Importance of playing in creativity
November 22, 2013
-Karthik Gurumurthy
We often hear extremely productive people say that their vocation is also their avocation, that they love what they do, that they have fun at work. Too often we fail to realize what this tells us about the way they work; it is not solely linear reason and disciplined routine, it is fun. Too many of us handicap ourselves in life and at work by approaching problems analytically; we cut out play and imagination and consequently close ourselves off from a vast source of ideas.

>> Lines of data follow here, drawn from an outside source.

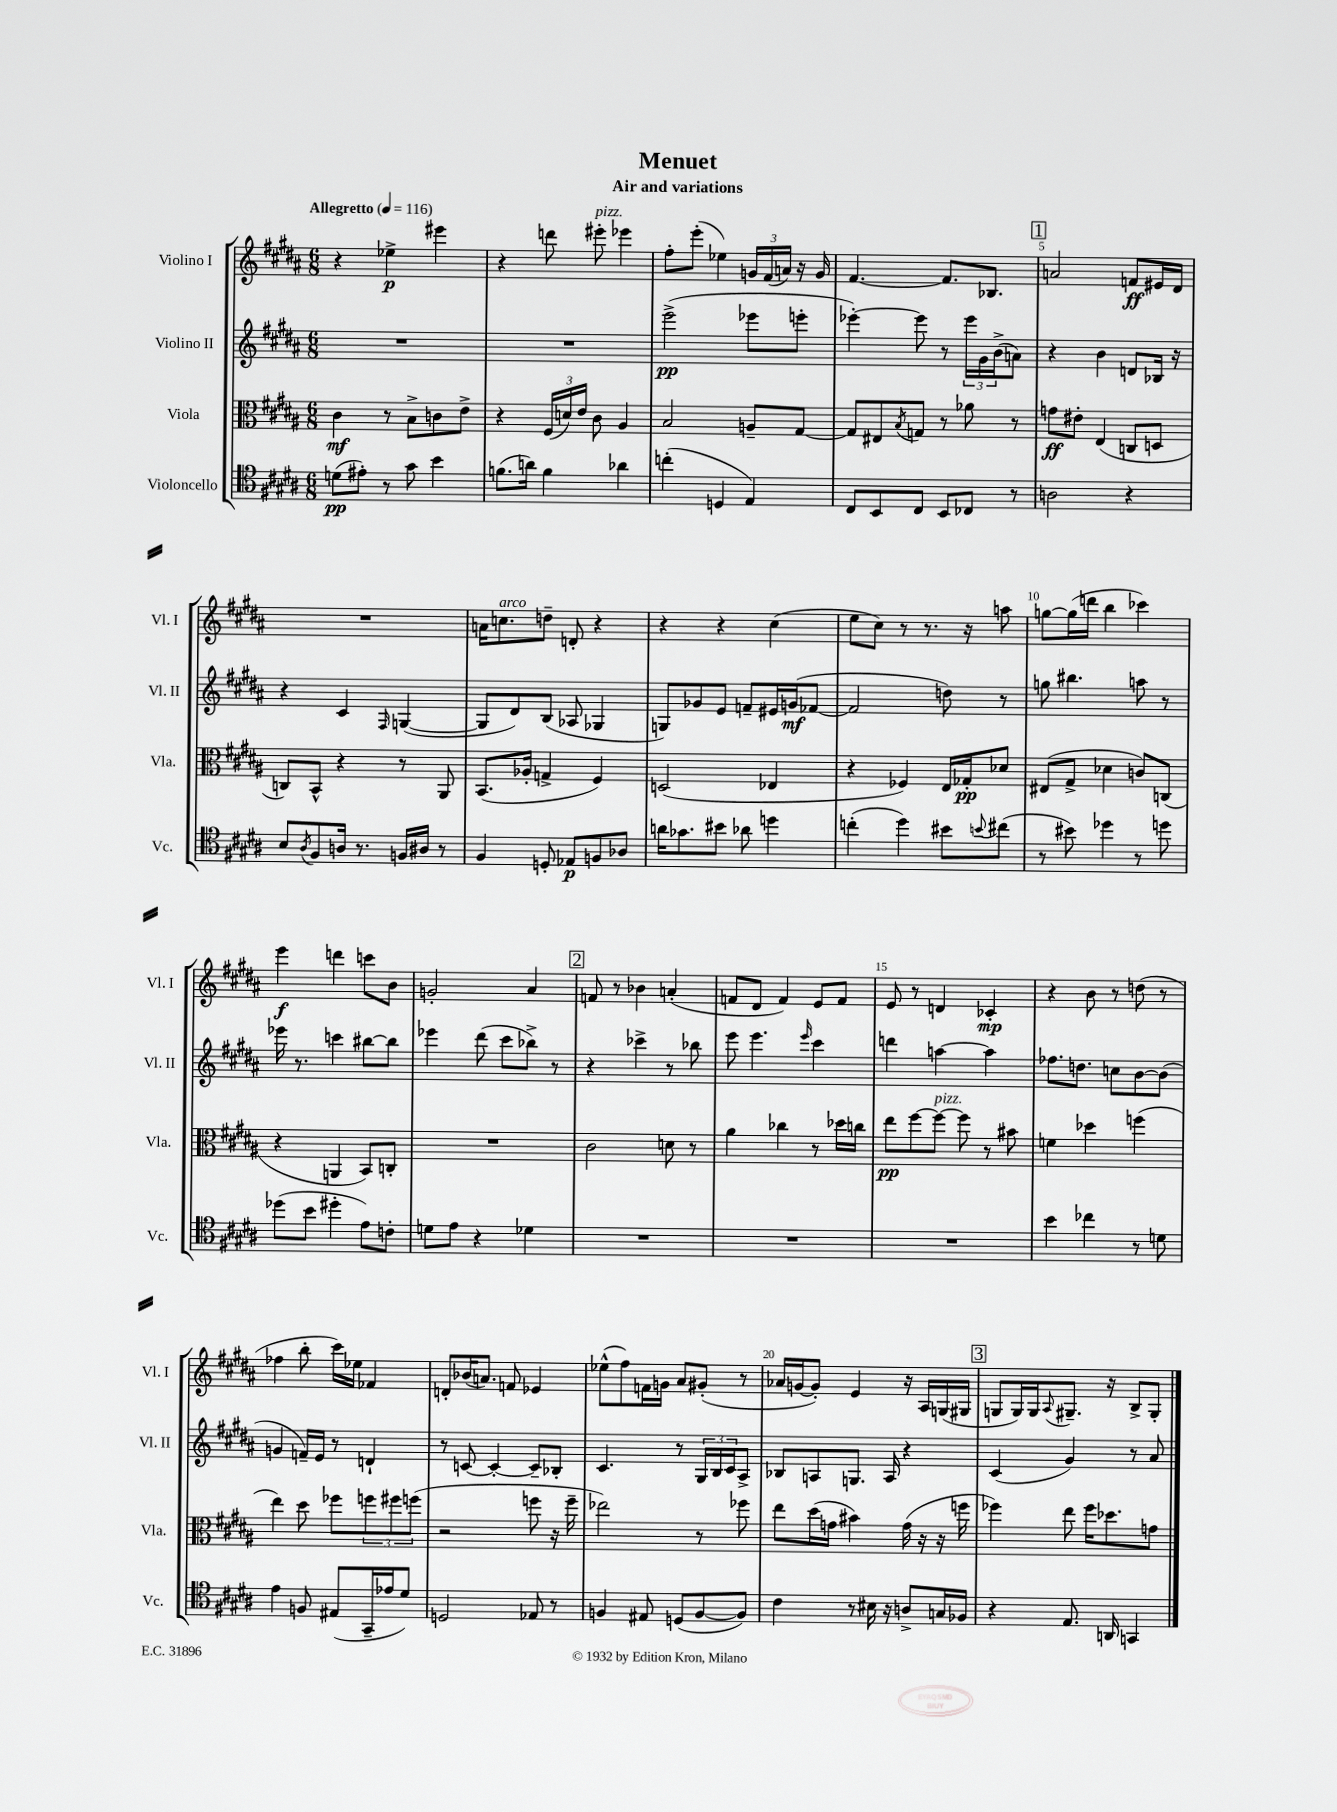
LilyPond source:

\header { title = "Menuet" subtitle = "Air and variations" }
<<
\new StaffGroup <<
\new Staff = "s0" \with { instrumentName = "Violino I" shortInstrumentName = "Vl. I" } {
    \clef treble \key b \major \numericTimeSignature \time 6/8 \tempo "Allegretto" 4 = 116
    r4 ees''4->\p eis'''4 |
    r4 d'''8 eis'''8-.^\markup { \italic "pizz." } ees'''4 |
    fis''8-. e'''8-.( ees''4) \tuplet 3/2 { g'16 fis'16( a'16) } r16 g'16 |
    fis'4.~ fis'8. bes8. |
    \mark \markup { \box "1" } a'2 f'8\ff eis'16 dis'16 |
    R2. |
    a'16 c''8.^\markup { \italic "arco" } d''8-- d'8-. r4 |
    r4 r4 cis''4( |
    e''8 cis''8) r8 r8. r16 a''8 |
    g''8~ g''16( d'''16 b''4 ces'''4) |
    e'''4\f d'''4 c'''8 b'8 |
    g'2-. ais'4 |
    \mark \markup { \box "2" } f'8 r8 bes'4 a'4-.( |
    f'8 dis'8 f'4) e'8 f'8 |
    e'8 r8 d'4 ces'4-.\mp |
    r4 b'8 r8 d''8( r8 |
    fes''4 b''8-. cis'''16) ees''16 fes'4 |
    d'8-. bes'16( a'8.) f'8 ees'4 |
    ees''8-^( fis''8) f'16 g'16 ais'8 gis'8-.( r8 |
    aes'16 g'16~ g'8-.) e'4 r16 ais16 g16( gis16 |
    \mark \markup { \box "3" } g8 g16) g16 \appoggiatura { ais8 } gis8.-- r16 b8-> gis8-. \bar "|." |
}
\new Staff = "s1" \with { instrumentName = "Violino II" shortInstrumentName = "Vl. II" } {
    \clef treble \key b \major \numericTimeSignature \time 6/8
    R2. |
    R2. |
    e'''2->\pp( ees'''8 e'''8-. |
    ees'''4~-.) ees'''8 r8 \tuplet 3/2 { ees'''16 gis'16 b'16->( } a'8) |
    \mark \markup { \box "1" } r4 b'4 d'8 bes16 r16 |
    r4 cis'4 \grace { fis16 } g4~( |
    g8 dis'8) b8( aes8 ges4 |
    g8) ges'8 e'8 f'8-- eis'16 g'16\mf( fes'8~ |
    fes'2 d''8) r8 |
    g''8 bis''4. a''8 r8 |
    ees'''16 r8. c'''4 bis''8~ bis''8 |
    ees'''4 dis'''8( cis'''8 bes''8->) r8 |
    \mark \markup { \box "2" } r4 ces'''4-> r8 bes''8 |
    e'''8 e'''4. \grace { e'''16 } cis'''4 |
    d'''4 a''4~ a''4 |
    fes''8. d''8. c''8 b'8~ b'8( |
    g'4 f'16--) e'16 r8 d'4-! |
    r8 c'8~ c'4~-. c'8-- bes8-. |
    cis'4. r8 \tuplet 3/2 { gis16 b16 cis'16 } ais8-> |
    bes8 a8 g8. a16 r4 |
    \mark \markup { \box "3" } cis'4( gis'4) r8 ais'8 \bar "|." |
}
\new Staff = "s2" \with { instrumentName = "Viola" shortInstrumentName = "Vla." } {
    \clef alto \key b \major \numericTimeSignature \time 6/8
    cis'4\mf r8 b8-> c'8 e'8-> |
    r4 \tuplet 3/2 { fis16( d'16) e'16 } cis'8 ais4 |
    b2 a8-- gis8~ |
    gis8 eis8 \acciaccatura { b8 } g8 r8 aes'8 r8 |
    \mark \markup { \box "1" } g'8\ff eis'8-. e4( c8 d8 |
    c8) b,8-^ r4 r8 ais,8 |
    b,8.( aes16-. g4-> fis4) |
    d2( ees4 |
    r4 fes4) e16 ges16-.\pp des'8 |
    eis8( gis8-> des'4 c'8) c8( |
    r4 a,4 b,8) c8-. |
    R2. |
    \mark \markup { \box "2" } cis'2 d'8 r8 |
    ais'4 ces''4 r8 des''16 c''16 |
    e''8\pp fis''8~ fis''8~^\markup { \italic "pizz." } fis''8 r8 bis'8 |
    f'4 des''4 f''4( |
    e''4) dis''8 fes''8 \tuplet 3/2 { f''8 fis''8 f''8( } |
    r2 f''8 r16 f''16-- |
    ees''2) r8 fes''8 |
    e''8 dis''16( g'16 bis'4) g'16( r16 r16 f''16 |
    \mark \markup { \box "3" } fes''4) e''8 fes''16 des''8. g'8 \bar "|." |
}
\new Staff = "s3" \with { instrumentName = "Violoncello" shortInstrumentName = "Vc." } {
    \clef tenor \key b \major \numericTimeSignature \time 6/8
    d'8\pp( eis'8-.) r8 gis'8 b'4 |
    f'8.( a'16) f'4 aes'4 |
    c''4-.( d4 e4) |
    cis8 b,8 cis8 b,8 ces8 r8 |
    \mark \markup { \box "1" } a2 r4 |
    b8 \acciaccatura { ais8 } fis8 a16 r8. f16 ais16 r8 |
    fis4 d8-. ees8\p f8 aes8 |
    a'16 ges'8. bis'8 aes'8 d''4 |
    c''4-.( dis''4) bis'8 \appoggiatura { b'8 } cis''8( |
    r8 bis'8) des''4 r8 d''8 |
    des''8( b'8 dis''4-. e'8) c'8-. |
    d'8 e'8 r4 des'4 |
    \mark \markup { \box "2" } R2. |
    R2. |
    R2. |
    b'4 ces''4 r8 d'8 |
    e'4 f8 eis8( gis,16-- ees'16 dis'8) |
    d2 ees8 r8 |
    f4 eis8 d8( f8~ f8) |
    cis'4 r8 bis16 r16 a8-> g16 fes16 |
    \mark \markup { \box "3" } r4 e8. a,16 g,4 \bar "|." |
}
>>
>>
\layout { \context { \Score \override BarNumber.break-visibility = ##(#f #t #t) barNumberVisibility = #(every-nth-bar-number-visible 5) } }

Many great achievers emphasize the importance of play and imagination in making breakthroughs. In an interview with Kary Mullis concerning how he arrived at his invention of the polymerase chain reaction (PCR), which won him the 1993 Nobel Prize in Chemistry, he said, "I wasn't working, I was playing. I was letting this take shape before my eyes, and deep down I knew that I was about to find something that was going to be Nobel Prize winning..And that's what happened!"..What Kary Mullis demonstrates for us is that his Nobel Prize- winning breakthrough did not come from him following the linear path of logic and reason alone. In fact, breakthroughs must disrupt the logic of what we know; because they bring new knowledge, breakthroughs can come only from parts unknown to the conscious mind and therefore unknown to reason. So breakthroughs- even the most intellectual and sophisticated ones - can manifest only at times when we disengage from what we know and from what we understand logically. This is why play is crucial: it disconnects us from reason and logic and opens us to new and different thoughts we wouldn't have access to.
Play done properly is the lifeblood of our work. It fuels motivation and enables us to move beyond what we perceive as insurmountable limitations. Play isn't some reprehensible at-risk behavior that threatens to make slackers of us all. Play opens us up the possibility that we don't need more of anything- time, money, knowledge and so on - in order to produce more. Human motivation is not linear; the way one person gets motivated is a complex function of many intertwined factors, which do not follow a linear continuum but which can be greatly influenced by play. When we tap into the part of people that responds to play and inspiration, we unleash possibilities and a huge potential for new sources of motivation that we could not have predicted or accessed otherwise. Thus when people are engaged in play, truly or deeply engaged, they lose track of time, they stop thinking about whether their check is bigger today than it was yesterday, they withstand discomfort and inconvenience, and more often than you might imagine, they create magic. Play moves people into an optimistic frame of mind, a place where they are more adaptable to change and more likely to improvise, and where they begin to dance in the groove of life.
So we all need to lighten up and we can break through the mental barriers that are keeping us stuck.